PRUDENTIAL TO PULL OUT OF NON-LIFE BROKER MARKET

PRUDENTIAL TO PULL OUT OF NON-LIFE BROKER MARKET

Prudential Corp., the biggest British insurance company, will stop accepting non-life business from insurance brokers because "fierce competition" has made the business uneconomic, Mick Newmarch, Prudential chairman, said Tuesday.

The company revealed it lost $132 million (UK77 million) on general insurance business sourced by brokers in 1991. This was the main black spot in Prudential's 1991 results, which showed a 9 percent growth in pretax income to UK267 million.Withdrawing from the non-life broker market will cost the company a further UK53 million and 400 jobs. However, Mr. Newmarch insisted that the firm had come to the "inescapable conclusion that we should withdraw from this sector of the market altogether."

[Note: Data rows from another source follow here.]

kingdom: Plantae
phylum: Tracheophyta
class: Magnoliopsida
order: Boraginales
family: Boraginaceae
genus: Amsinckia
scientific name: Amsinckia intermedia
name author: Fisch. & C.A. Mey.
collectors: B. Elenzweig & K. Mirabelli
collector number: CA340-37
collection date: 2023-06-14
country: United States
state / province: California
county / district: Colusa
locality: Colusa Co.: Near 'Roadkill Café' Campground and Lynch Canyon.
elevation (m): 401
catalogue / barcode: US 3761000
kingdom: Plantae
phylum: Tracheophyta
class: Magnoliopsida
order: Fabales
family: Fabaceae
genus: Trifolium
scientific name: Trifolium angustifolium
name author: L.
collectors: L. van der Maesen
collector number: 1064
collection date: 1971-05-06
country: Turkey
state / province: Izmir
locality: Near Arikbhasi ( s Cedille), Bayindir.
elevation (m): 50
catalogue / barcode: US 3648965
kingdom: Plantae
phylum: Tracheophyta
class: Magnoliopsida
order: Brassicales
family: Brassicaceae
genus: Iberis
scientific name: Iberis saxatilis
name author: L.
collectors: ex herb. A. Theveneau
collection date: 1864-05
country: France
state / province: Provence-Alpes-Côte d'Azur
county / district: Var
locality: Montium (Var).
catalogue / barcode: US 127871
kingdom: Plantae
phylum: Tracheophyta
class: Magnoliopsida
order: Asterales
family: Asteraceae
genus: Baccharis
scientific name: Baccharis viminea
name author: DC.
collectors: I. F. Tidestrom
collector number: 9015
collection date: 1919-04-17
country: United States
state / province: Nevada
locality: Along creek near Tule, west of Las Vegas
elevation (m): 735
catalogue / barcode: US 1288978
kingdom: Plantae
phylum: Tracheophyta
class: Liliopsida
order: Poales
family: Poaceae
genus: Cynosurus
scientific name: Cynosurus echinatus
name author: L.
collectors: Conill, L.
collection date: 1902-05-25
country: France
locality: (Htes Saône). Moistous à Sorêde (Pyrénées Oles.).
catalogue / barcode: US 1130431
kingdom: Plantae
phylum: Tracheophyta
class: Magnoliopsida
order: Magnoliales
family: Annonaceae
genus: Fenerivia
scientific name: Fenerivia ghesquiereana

Prudential's general insurance broker division was established in 1987 to underwrite small and medium-scale commercial lines business provided by brokers.

Gross revenue premiums in 1991 were UK225 million. The closure of the operation is likely to refocus attention on Mercantile & General Reinsurance, Britain's largest reinsurer, which also is owned by Prudential.

Mercantile & General broke even in 1991 thanks to its life reassurance business, despite losses of more than UK70 million on non-life business. Brokers in the London market have long speculated that Prudential would be glad to sell Mercantile & General Re if the right offer came along.